24.11.05

Quelles frontières pour l'espace public ?, par Thomas Ferenczi

LE MONDE | 24.11.05 | 13h55 • Mis à jour le 24.11.05 | 13h55

Le débat politique en Europe a lieu, pour l'essentiel, dans le cadre des nations, non dans celui de l'Union. Chaque pays discute de ses propres problèmes sans trop se soucier de ceux de ses voisins ni s'intéresser vraiment à l'activité des institutions européennes, qui tentent d'élaborer des solutions communes.
Les principaux acteurs de la vie démocratique — gouvernements, Parlements, partis, syndicats, médias — n'accordent qu'une attention distraite à la dimension européenne des grandes questions qui les mobilisent. En conséquence, les citoyens ne sont guère incités à regarder au-delà de leurs frontières nationales. L'opinion publique européenne n'existe pas. Est-il possible de commencer à la construire ? Peut-on envisager la création d'un espace public européen qui s'ajoute ou, à terme, se substitue aux espaces publics nationaux ?
Une première occasion s'est offerte lorsque le projet de traité constitutionnel a été soumis à ratification dans les 25 Etats membres. Elle a été manquée. En choisissant des dates et des procédures différentes, les gouvernements ont refusé l'organisation d'un débat européen.

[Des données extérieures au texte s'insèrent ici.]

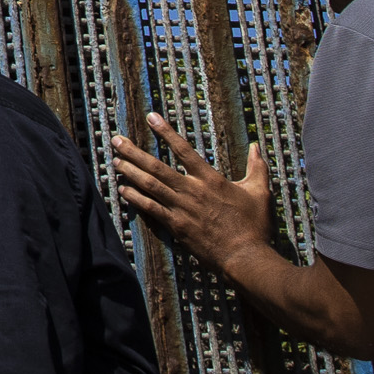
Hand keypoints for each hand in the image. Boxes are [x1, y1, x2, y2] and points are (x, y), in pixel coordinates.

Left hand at [110, 114, 275, 270]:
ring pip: (150, 185)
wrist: (246, 257)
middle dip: (134, 152)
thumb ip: (257, 167)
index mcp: (211, 179)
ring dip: (131, 172)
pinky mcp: (177, 226)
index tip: (151, 117)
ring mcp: (182, 209)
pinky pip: (151, 209)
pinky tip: (123, 190)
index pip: (184, 150)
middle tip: (116, 140)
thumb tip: (256, 146)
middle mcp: (192, 190)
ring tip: (114, 160)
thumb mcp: (259, 192)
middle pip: (157, 166)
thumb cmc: (254, 226)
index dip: (166, 132)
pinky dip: (136, 199)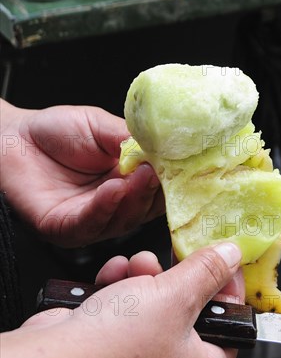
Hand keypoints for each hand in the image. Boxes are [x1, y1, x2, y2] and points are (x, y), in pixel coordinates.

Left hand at [0, 100, 163, 245]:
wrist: (12, 137)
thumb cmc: (57, 131)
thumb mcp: (103, 128)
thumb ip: (133, 140)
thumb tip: (167, 148)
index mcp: (127, 182)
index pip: (159, 189)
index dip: (173, 181)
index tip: (186, 169)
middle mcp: (113, 206)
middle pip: (146, 209)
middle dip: (155, 192)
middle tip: (161, 171)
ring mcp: (91, 220)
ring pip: (123, 220)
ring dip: (134, 198)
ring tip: (139, 175)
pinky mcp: (65, 229)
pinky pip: (90, 224)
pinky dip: (105, 207)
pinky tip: (113, 189)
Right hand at [1, 243, 243, 357]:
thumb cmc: (118, 341)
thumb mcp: (175, 296)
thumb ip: (208, 272)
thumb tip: (233, 255)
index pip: (229, 326)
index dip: (228, 291)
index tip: (221, 260)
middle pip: (189, 310)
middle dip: (176, 277)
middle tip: (174, 256)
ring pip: (154, 304)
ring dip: (146, 277)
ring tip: (137, 266)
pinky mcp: (110, 345)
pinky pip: (126, 309)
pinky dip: (121, 287)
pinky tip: (113, 275)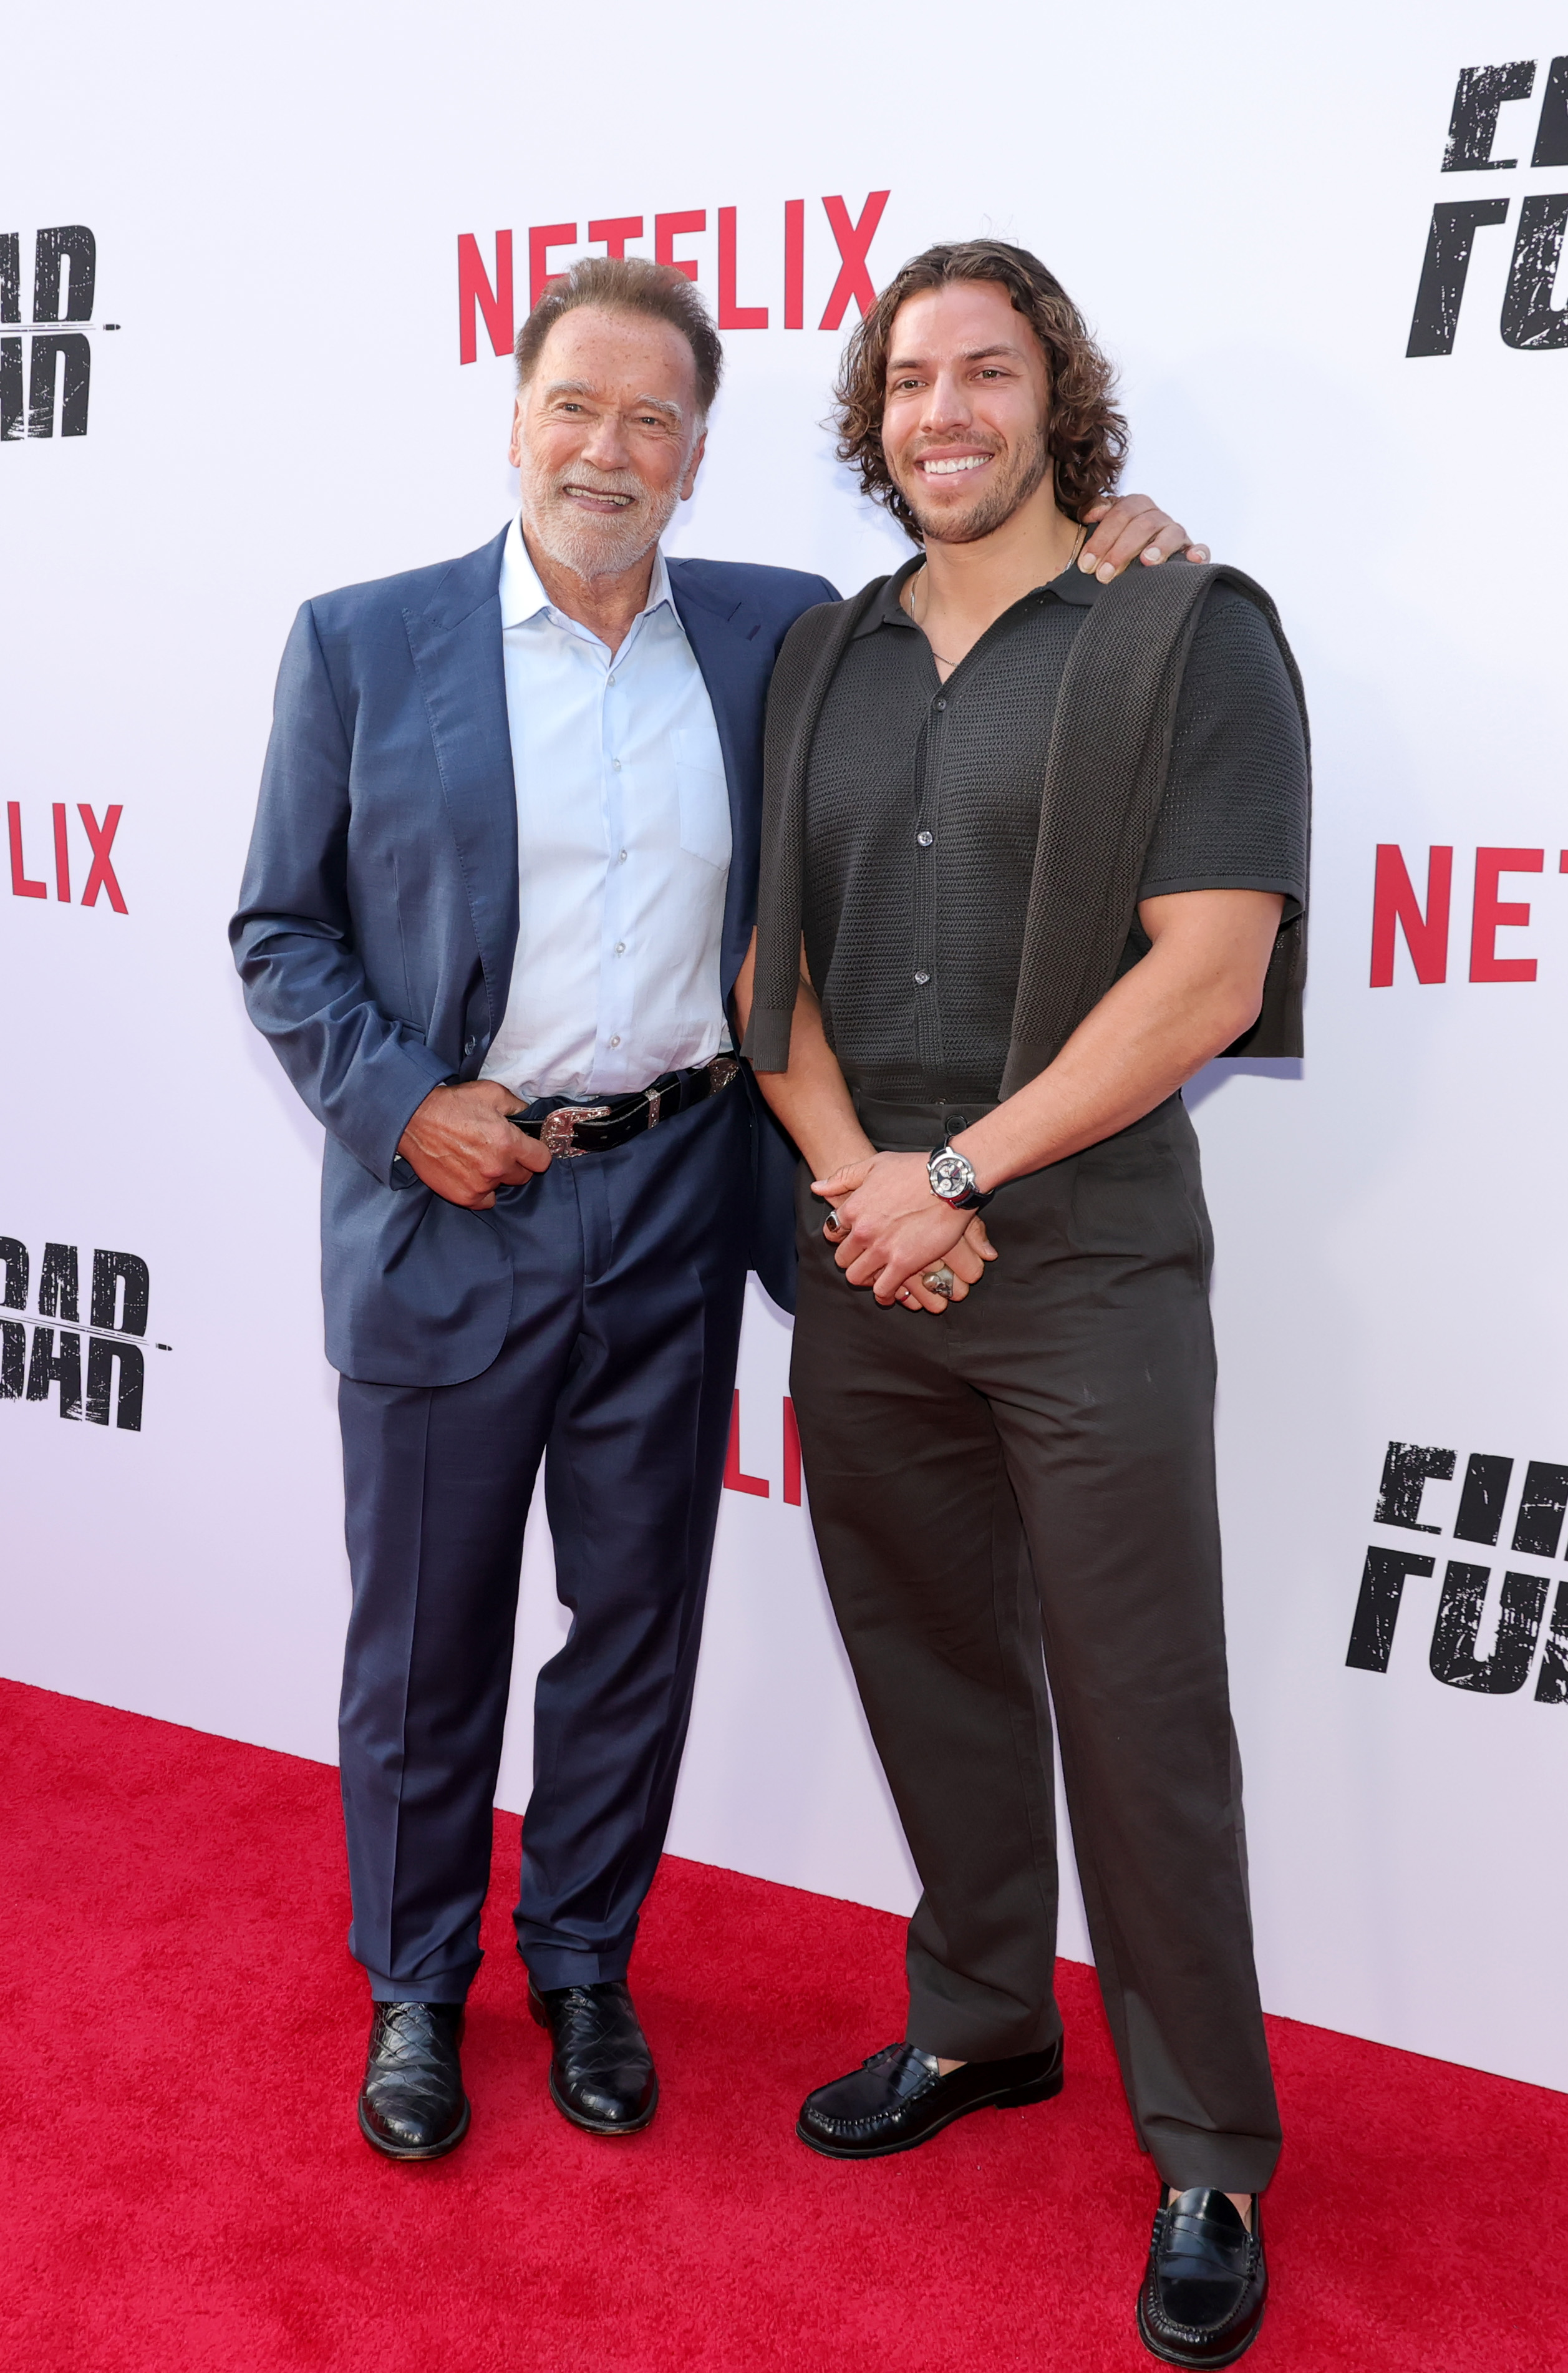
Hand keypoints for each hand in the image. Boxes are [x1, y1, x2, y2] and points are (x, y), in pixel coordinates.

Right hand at [397, 1081, 550, 1209]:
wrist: (414, 1121)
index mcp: (508, 1143)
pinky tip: (470, 1174)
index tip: (529, 1150)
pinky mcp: (464, 1196)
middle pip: (524, 1176)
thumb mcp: (490, 1093)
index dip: (536, 1153)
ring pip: (502, 1187)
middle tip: (498, 1151)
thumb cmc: (451, 1105)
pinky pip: (484, 1200)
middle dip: (516, 1164)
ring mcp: (480, 1185)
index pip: (542, 1160)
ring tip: (478, 1160)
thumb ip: (516, 1106)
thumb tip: (528, 1114)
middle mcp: (497, 1167)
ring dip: (496, 1176)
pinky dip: (481, 1191)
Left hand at [813, 1151, 993, 1309]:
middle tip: (867, 1260)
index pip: (832, 1234)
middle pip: (842, 1259)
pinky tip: (890, 1293)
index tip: (854, 1240)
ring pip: (857, 1277)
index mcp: (853, 1208)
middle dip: (853, 1260)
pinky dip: (884, 1295)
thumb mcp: (874, 1165)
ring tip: (877, 1277)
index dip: (842, 1238)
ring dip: (866, 1279)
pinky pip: (883, 1290)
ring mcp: (881, 1249)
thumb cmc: (915, 1170)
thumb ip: (843, 1178)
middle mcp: (862, 1231)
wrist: (950, 1181)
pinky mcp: (903, 1264)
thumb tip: (817, 1188)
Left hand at [1078, 492, 1209, 584]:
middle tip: (1103, 575)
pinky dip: (1198, 553)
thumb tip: (1088, 514)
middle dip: (1121, 550)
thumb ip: (1096, 515)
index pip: (1120, 514)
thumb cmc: (1115, 546)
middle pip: (1143, 524)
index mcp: (1136, 507)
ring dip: (1158, 547)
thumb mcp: (1103, 529)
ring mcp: (1175, 533)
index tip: (1086, 563)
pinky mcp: (1190, 550)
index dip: (1102, 538)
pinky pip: (1200, 548)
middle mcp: (1157, 517)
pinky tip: (1192, 560)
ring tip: (1146, 562)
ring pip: (1171, 533)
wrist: (1136, 563)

Chaque nation s'est enfermée dans ses controverses internes. Les confrontations ont été rares d'un pays à l'autre. Peu d'efforts ont été faits pour franchir les frontières.
Cependant, une autre occasion vient de se présenter : le vote du Parlement européen sur une nouvelle réglementation imposée à l'industrie chimique pour mieux protéger l'environnement et la santé publique. Il s'agit, de l'avis général, d'un des projets les plus importants élaborés par l'Union européenne. Sa démarche, selon le député français Daniel Garrigue, dans son rapport devant la délégation de l'Assemblée nationale pour l'Union européenne, "rompt, par ses ambitions et par son approche systématique, avec toutes les législations ou réglementations nationales aujourd'hui en vigueur".

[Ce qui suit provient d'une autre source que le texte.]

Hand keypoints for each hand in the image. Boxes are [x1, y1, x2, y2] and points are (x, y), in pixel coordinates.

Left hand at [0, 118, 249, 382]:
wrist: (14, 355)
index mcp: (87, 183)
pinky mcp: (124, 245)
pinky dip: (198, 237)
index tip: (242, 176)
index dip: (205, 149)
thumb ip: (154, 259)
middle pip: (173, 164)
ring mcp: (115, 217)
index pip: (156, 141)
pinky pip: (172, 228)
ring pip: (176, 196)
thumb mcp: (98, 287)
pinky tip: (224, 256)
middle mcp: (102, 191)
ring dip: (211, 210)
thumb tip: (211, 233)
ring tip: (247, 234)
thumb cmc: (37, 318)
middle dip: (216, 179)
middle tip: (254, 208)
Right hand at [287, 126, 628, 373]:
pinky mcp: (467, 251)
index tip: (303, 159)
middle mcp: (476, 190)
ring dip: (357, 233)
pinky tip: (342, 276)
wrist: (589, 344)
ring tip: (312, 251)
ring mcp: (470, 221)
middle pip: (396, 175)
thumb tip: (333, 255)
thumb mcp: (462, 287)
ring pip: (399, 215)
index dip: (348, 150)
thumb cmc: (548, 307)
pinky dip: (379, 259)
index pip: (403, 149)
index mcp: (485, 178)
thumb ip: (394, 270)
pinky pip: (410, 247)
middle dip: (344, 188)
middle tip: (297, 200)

Voilà donc un texte qui modifiera en profondeur, s'il est adopté par le conseil des ministres après son approbation par le Parlement, le marché européen des produits chimiques. Il continue de faire l'objet d'une rude bataille entre les multiples groupes de pression — patronat, syndicats, associations — et d'une âpre négociation entre les divers pouvoirs — gouvernements, Parlement, Commission. Sa discussion met en jeu les grandes orientations politiques de l'Europe et oppose, d'une manière presque exemplaire, une droite plus attentive aux demandes des industriels à une gauche plus sensible à celles des écologistes. La longue discussion suscitée par le projet est ainsi apparue comme l'ébauche d'un vrai débat européen, engageant l'avenir des peuples du continent.
Dommage que le gouvernement et les partis politiques en France ne se soient pas approprié ce débat pour commencer à donner naissance à cet espace public européen qui seul pourra réduire le déficit démocratique de l'Europe, si souvent dénoncé. Certes des lobbies français ont pris part activement, du côté des industriels comme du côté des écologistes, aux intenses tractations qui ont accompagné l'élaboration du texte. Mais celles-ci ont eu lieu dans le cercle restreint des institutions européennes. Les opinions publiques n'y ont pas été associées. L'espace public s'est limité aux enceintes de Bruxelles et de Strasbourg.
Prochaine occasion : la directive sur la libéralisation des services, qui a déchaîné les passions pendant la campagne du référendum. Il faut espérer que, cette fois, la controverse ne sera pas seulement franco-française.